88 As for the applicable rate of interest, we agreed with the appellants that this was an issue that the Judge should have decided. This rate of interest was ancillary to the Judge’s primary decision, and was otherwise unconnected to the assessment of damages. Save in exceptional circumstances, ancillary issues such as interest and costs should be decided by the same judge.
89 In our view, there was also no reason for any departure from the default rate of 5.33% per annum in this case. We noted that the “stance” which the Judge had given leave for the respondent to further develop was the respondent’s argument that it could not have earned interest at the rate of 5.33% per annum on the moneys it had withheld. This position was entirely beside the point. An award of pre-judgment interest is meant to be compensation for the successful claimant’s time value of money (Grains and Industrial Products Trading Pte Ltd v Bank of India and another [2016] 3 SLR 1308 at [137]). Any argument for a departure from the default interest rate would necessarily have to relate to what the claimant would have done with the moneys (Baker, Michael A (executor of the estate of Chantal Burnison, deceased) v BCS Business Consulting Services Pte Ltd and others [2022] 3 SLR 252 at [160]). The fact that the respondent might not have been able to earn interest on the withheld moneys at 5.33% per annum was simply irrelevant. We observed that the Assistant Registrar conducting the assessment of damages had come to the same view on this issue.
90 We therefore ordered that interest on both sums of money would run at the rate of 5.33% per annum from 20 November 2018 to the respective dates of payment.
Conclusion
91 By the time this appeal was heard, the respondent had already refunded the sum of $488,957.04 on 10 April 2023, and a further sum of $231,064.76 following the decision of the Assistant Registrar at the assessment of damages hearing on 7 August 2024 that the respondent was entitled to $95,178.31 for its fees and expenses.
92 The balance sum that was withheld by the respondent was the sum of $380,000 being 20% of the purchase price which the respondent had purported to forfeit. In light of our decision that the respondent was entitled to retain the Option Fee of $357,000, the amount which we ordered to be refunded to the appellants was the balance sum of $23,000.

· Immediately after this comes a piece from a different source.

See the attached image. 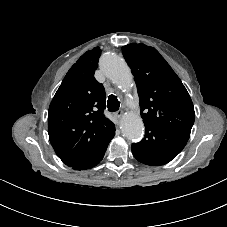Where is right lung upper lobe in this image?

93 Although the eventual sum which was ordered by this court to be refunded to the appellants was only $23,000, this did not change the fact that the appellants had succeeded in their principal legal argument that, contrary to the Judge’s holding below, there was no right to forfeit any part of the deposit. Taking into account the parties’ costs submissions and to reflect the fact that the appellants did not succeed in obtaining a full recovery of the deposit, we awarded the appellants costs in the aggregate sum of $60,000 for the costs of the appeal and for costs below, inclusive of disbursements and with the usual consequential orders.
Sundaresh Menon Chief Justice | Tay Yong Kwang Justice of the Court of Appeal |
Steven Chong Justice of the Court of Appeal |
Lee Ee Yang, Wong En Hui Charis, Benaiah Lim Oon Kuan and Teo Hui Yan Sarah (Covenant Chambers LLC) for the appellants;
Tay Yong Seng, Toh Jia Jing Vivian and Shjoneman Tan Sze Ern (Allen & Gledhill LLP) for the respondent;
Professor Yeo Tiong Min SC (Yong Pung How School of Law, Singapore Management University) as independent counsel.